Several decades of research on the distress experienced by parents of children with cancer, patients and siblings now exists. Here is a summary of what we have learned:
Most parents and children are resilient and are able to take good care of their child. That does not mean they don’t feel strong emotions or may feel quite depressed along the way. (Barrera et al., 2004).
This also doesn’t mean you shouldn’t seek help along the way, even if you know you’ll be OK in the end. Parents with good social support are better able to support their sick children.
About one-third of parents and children actually score above clinical levels of depression and anxiety at any one time.
Parents React Differently
Mothers express more distress than fathers and use social support differently (Wijnberg-Williams et al., 2006).
Things Generally Get Better With Time
Parents who are tested shortly after their child is diagnosed with cancer score high on measures of distress, above what is typical for parents in the general population. These scores generally go down when re-measured at 3 months and go down even further by 6 months after a child’s diagnosis. The scores are usually normal, or nearly so, when measured 5 years after diagnosis (Dolgin et al., 2007; Steele et al., 2004; Wijnberg-Williams et al., 2006).
Sometimes, Distress Levels Stay High Longer
It is possible that some parents will remain distressed because of the track or complexity of their child’s illness and treatment, or because of the heavy burden of care giving some parents experience. For example, some single parents may find it particularly distressing to try to meet the demands of their sick and healthy children, while also maintaining a sufficient presence at work to keep their job and maintain the family health insurance (Brown et al., 2008). Also, parents who do not speak English fluently may feel more burdened, too, in the constant interactions with medical professionals who do not communicate to them in their native language (Dolgin et al, 2007).
Siblings of children with cancer experience distress, especially around the time of diagnosis, but usually adjust well and do not have significant long-term problems (Alderfer et al., 2010).
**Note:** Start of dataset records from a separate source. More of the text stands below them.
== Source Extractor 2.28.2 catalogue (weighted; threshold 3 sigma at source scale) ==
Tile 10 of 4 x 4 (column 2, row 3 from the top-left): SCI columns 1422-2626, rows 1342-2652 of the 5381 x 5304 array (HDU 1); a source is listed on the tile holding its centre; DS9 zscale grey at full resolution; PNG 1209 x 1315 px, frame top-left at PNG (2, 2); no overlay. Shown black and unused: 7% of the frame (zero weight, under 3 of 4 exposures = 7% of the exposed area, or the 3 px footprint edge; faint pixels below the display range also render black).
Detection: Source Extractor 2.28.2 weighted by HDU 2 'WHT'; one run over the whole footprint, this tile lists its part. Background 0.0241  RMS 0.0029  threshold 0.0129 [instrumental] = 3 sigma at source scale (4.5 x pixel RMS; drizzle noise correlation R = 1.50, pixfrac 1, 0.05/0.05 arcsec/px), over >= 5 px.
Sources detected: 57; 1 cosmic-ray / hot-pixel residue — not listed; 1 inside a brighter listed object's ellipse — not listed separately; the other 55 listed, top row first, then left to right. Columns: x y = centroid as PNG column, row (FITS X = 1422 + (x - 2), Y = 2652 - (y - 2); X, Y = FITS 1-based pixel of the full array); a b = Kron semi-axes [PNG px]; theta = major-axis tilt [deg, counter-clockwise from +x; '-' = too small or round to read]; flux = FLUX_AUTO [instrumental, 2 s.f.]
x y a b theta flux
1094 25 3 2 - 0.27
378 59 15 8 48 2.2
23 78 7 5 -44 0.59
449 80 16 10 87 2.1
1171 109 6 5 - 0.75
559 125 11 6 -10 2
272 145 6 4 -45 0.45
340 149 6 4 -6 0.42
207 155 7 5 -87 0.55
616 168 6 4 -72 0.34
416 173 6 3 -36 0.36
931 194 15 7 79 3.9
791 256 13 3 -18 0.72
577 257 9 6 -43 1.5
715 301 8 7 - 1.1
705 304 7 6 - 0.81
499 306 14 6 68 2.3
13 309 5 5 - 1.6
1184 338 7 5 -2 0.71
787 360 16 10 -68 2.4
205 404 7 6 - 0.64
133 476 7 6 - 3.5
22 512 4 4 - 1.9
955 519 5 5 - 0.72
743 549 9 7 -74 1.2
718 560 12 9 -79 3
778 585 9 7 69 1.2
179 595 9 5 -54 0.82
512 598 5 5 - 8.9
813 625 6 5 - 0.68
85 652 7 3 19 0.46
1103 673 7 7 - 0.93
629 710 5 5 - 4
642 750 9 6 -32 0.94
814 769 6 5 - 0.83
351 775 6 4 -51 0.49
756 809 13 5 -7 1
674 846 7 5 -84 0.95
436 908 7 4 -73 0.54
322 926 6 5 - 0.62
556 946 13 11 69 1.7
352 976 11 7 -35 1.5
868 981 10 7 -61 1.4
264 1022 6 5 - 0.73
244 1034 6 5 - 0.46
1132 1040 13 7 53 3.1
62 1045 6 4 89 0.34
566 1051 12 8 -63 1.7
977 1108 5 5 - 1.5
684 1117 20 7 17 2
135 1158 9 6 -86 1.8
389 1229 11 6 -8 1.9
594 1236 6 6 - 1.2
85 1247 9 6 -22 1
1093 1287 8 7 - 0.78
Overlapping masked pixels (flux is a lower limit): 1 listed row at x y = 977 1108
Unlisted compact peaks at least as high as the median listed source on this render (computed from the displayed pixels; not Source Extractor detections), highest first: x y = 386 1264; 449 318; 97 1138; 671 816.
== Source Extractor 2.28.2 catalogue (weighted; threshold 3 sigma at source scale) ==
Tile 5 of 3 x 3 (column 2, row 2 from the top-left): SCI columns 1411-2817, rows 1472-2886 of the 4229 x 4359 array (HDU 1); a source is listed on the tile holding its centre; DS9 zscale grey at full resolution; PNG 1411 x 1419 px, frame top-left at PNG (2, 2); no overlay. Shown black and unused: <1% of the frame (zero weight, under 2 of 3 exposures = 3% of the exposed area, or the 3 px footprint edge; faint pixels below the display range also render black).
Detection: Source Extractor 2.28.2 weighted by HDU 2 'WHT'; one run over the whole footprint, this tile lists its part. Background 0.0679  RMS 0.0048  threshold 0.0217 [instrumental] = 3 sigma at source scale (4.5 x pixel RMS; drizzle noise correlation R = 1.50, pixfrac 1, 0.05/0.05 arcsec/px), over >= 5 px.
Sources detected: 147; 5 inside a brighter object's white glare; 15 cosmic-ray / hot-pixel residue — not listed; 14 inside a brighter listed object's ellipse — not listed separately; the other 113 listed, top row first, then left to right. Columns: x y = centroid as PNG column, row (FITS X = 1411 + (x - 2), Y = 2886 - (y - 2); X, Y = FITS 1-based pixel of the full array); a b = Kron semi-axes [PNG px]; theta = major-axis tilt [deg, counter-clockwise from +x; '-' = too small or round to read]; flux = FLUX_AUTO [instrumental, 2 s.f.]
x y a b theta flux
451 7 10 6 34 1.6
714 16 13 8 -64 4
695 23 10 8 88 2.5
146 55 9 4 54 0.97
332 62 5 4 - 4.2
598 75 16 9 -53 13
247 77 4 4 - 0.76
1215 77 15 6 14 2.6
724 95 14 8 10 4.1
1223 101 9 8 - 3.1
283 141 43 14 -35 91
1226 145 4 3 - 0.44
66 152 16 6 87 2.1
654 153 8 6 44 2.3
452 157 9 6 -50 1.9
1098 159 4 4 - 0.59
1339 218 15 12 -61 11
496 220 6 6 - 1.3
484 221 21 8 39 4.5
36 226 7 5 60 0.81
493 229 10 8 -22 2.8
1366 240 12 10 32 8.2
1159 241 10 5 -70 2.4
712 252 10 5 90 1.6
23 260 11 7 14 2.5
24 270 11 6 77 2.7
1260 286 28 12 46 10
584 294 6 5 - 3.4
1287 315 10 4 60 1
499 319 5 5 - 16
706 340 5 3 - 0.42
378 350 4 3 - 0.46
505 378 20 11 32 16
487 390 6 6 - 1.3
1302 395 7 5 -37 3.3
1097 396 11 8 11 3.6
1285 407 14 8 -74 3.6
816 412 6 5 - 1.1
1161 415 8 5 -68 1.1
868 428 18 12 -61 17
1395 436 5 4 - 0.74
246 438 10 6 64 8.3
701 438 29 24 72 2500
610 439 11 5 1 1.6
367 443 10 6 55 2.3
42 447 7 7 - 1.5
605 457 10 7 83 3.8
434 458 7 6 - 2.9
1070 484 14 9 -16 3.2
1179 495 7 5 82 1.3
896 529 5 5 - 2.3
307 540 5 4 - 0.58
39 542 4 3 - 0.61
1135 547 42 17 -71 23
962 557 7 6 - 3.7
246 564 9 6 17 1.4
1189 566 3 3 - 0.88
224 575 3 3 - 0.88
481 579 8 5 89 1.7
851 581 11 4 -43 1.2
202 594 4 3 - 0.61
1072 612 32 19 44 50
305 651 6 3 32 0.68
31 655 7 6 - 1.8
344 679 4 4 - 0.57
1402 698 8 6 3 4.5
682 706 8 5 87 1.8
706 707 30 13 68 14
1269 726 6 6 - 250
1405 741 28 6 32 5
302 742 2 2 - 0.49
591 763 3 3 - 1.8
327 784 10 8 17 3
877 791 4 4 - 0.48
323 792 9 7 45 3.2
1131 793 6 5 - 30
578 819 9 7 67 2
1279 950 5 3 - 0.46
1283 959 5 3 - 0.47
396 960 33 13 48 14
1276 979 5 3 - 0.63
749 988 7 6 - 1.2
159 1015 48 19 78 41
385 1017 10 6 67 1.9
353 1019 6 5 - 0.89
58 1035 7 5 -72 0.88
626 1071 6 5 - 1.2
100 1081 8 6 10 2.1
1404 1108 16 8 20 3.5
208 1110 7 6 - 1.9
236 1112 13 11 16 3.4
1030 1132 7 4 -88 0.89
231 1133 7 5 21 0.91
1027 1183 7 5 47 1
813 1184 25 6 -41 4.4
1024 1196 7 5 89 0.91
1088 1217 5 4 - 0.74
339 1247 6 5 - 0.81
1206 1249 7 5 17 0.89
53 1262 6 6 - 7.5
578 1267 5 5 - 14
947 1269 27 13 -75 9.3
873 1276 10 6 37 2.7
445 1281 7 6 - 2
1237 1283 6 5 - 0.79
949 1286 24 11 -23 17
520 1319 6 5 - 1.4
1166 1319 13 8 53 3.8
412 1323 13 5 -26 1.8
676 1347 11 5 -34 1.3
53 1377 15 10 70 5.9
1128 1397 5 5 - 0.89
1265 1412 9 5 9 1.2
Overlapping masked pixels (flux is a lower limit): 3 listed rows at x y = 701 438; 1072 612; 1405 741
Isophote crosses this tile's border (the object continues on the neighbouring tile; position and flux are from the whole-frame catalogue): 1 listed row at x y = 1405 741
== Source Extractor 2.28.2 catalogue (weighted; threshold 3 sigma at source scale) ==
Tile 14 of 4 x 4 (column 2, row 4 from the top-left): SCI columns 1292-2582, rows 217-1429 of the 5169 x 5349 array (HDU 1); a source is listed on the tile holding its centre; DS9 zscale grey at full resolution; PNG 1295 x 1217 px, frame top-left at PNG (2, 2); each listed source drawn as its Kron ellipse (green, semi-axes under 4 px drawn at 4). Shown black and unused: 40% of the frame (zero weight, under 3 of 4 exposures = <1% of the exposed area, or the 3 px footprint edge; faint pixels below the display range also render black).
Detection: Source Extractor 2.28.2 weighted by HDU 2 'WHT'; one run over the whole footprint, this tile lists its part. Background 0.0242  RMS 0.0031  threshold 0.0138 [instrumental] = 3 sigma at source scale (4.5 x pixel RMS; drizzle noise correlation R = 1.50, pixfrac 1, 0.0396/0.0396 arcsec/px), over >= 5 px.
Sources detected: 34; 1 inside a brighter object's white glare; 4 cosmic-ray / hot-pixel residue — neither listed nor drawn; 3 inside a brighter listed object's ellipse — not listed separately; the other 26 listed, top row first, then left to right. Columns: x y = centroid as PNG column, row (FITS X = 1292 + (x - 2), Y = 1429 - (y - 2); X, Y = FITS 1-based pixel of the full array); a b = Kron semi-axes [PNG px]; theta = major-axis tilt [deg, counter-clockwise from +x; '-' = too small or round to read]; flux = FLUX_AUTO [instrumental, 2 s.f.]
A small portion of siblings do experience problems with post-traumatic stress symptoms, negative emotions, school, and quality of life.
While it was once thought the stress of a child’s cancer led to a high divorce rate among parents of children with cancer, research in a number of countries has shown this is not true. Divorce rates for parents of children with cancer are actually often lower than the divorce rate in the general population (Syse et al. 2010).